▶ What the task requires: Return the data below in full and exactly, except that the pictures are dropped.

(Beginning of Collected material)

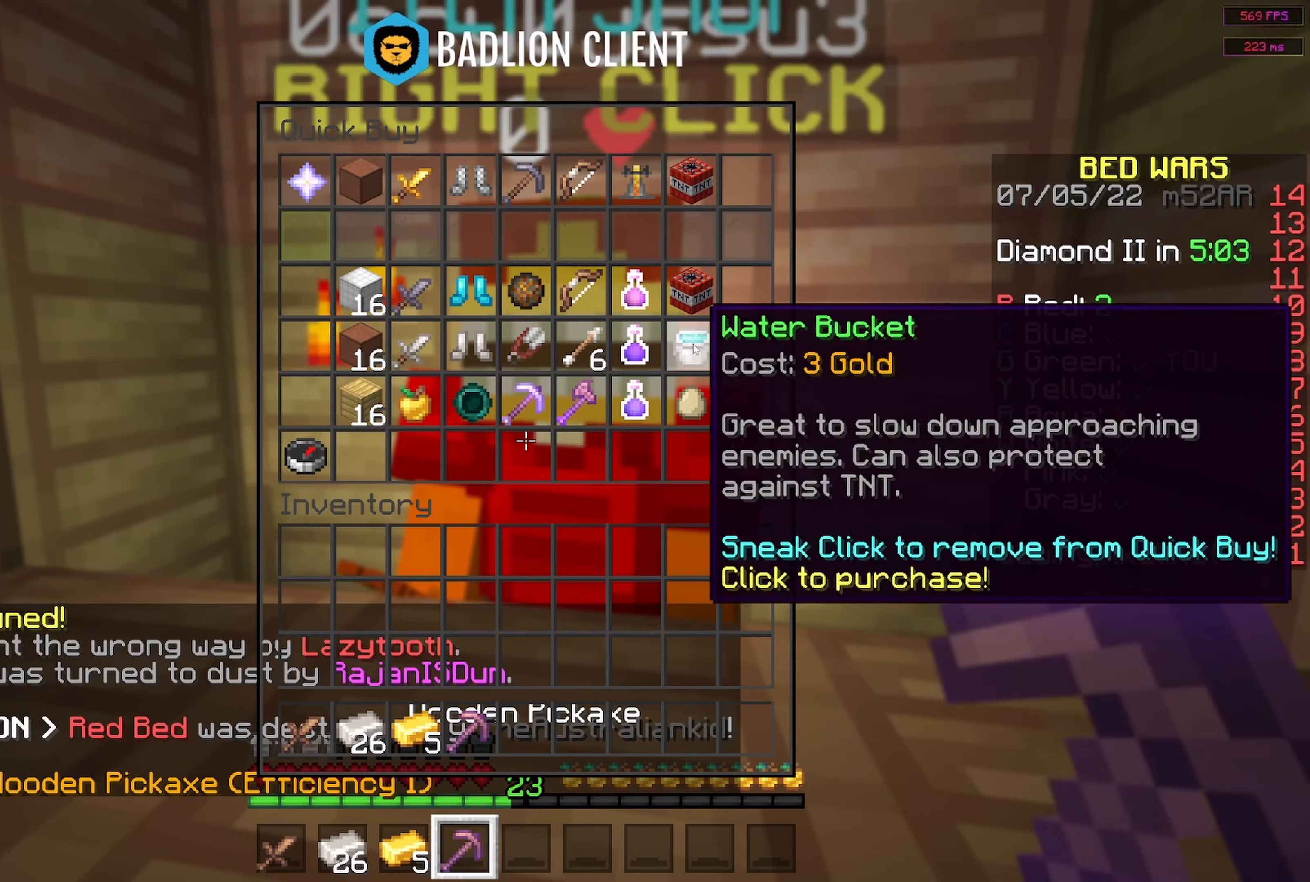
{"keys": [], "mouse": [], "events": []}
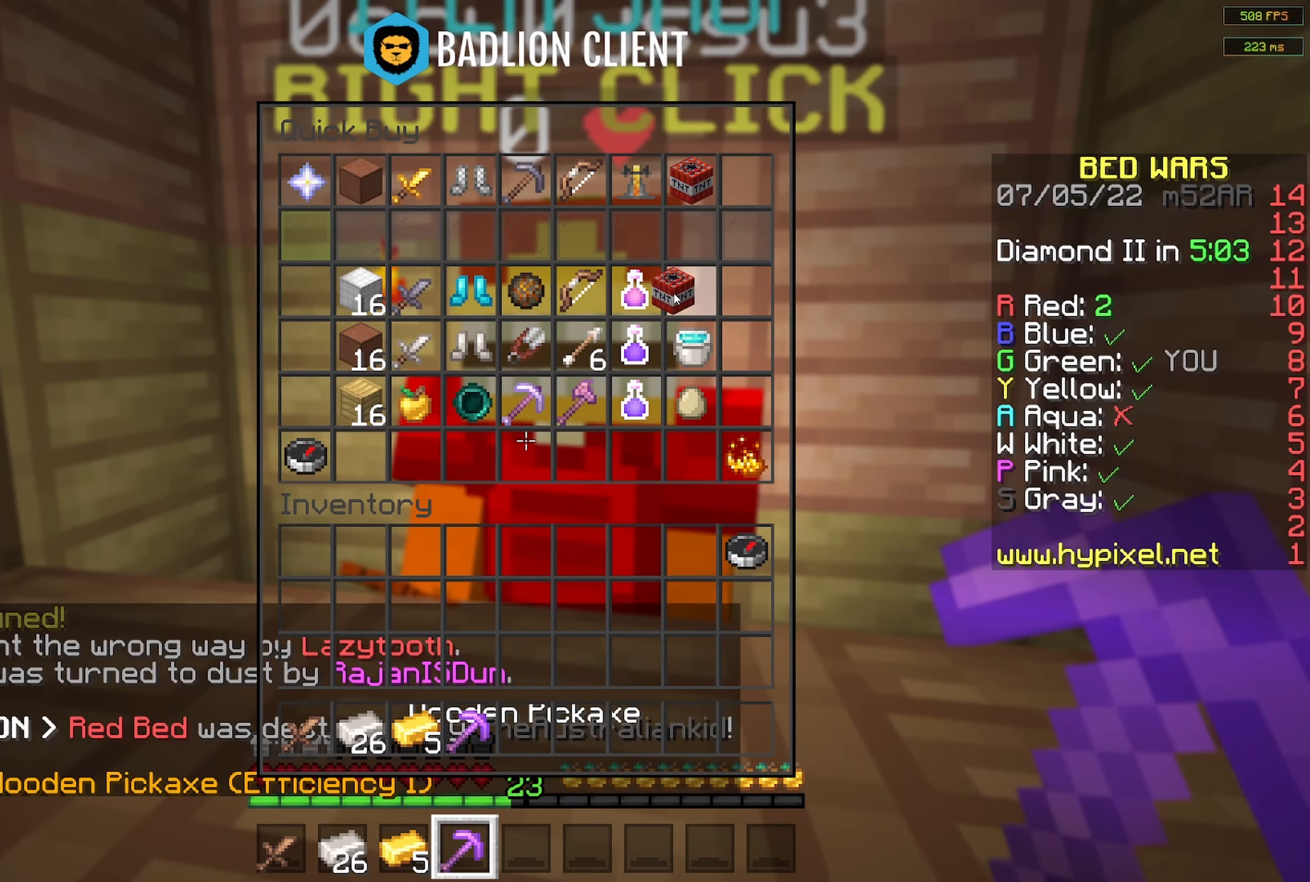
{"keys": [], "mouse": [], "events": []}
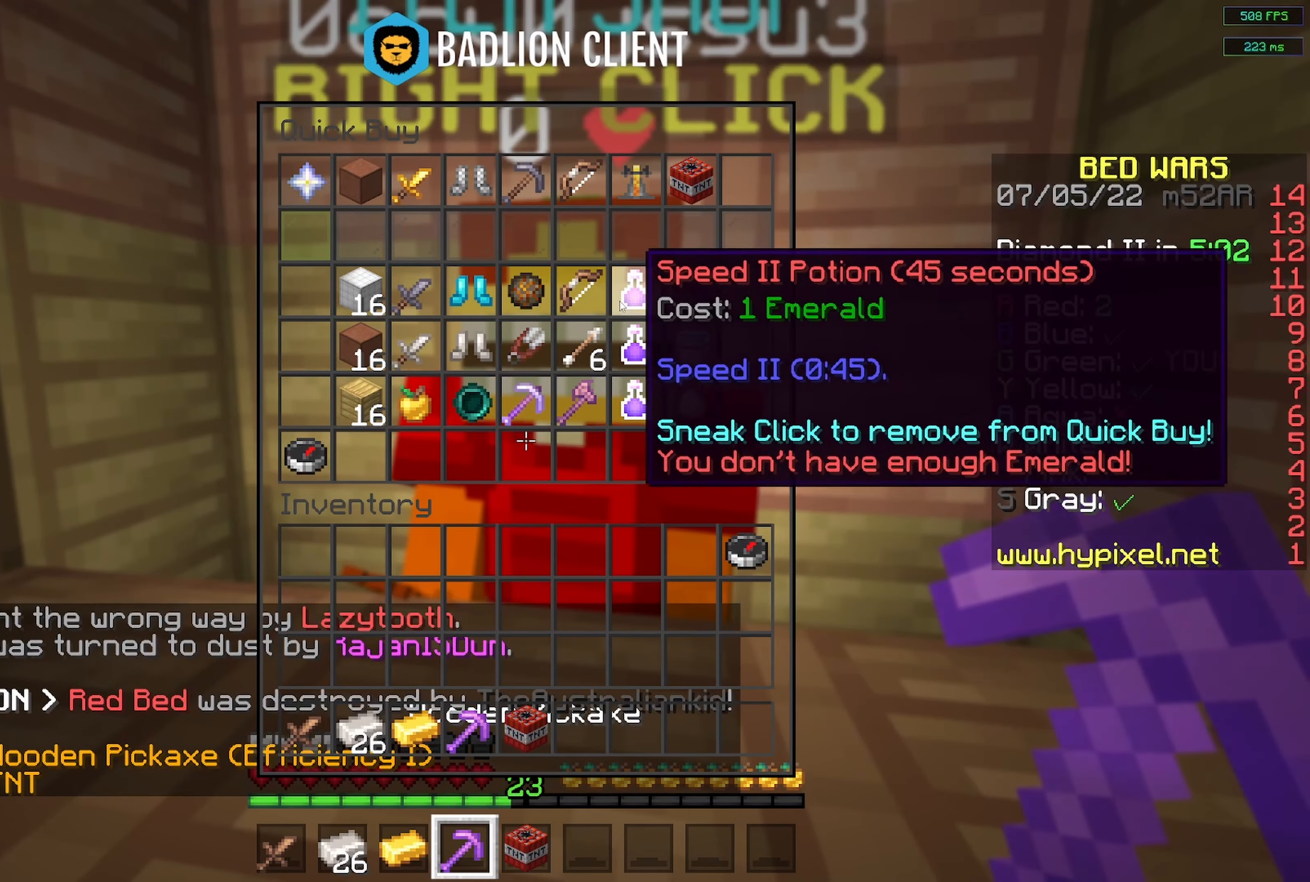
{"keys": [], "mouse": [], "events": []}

(End of Collected material)

▶ Solution below:
{"keys": [], "mouse": [], "events": []}
{"keys": [], "mouse": [], "events": []}
{"keys": [], "mouse": [], "events": []}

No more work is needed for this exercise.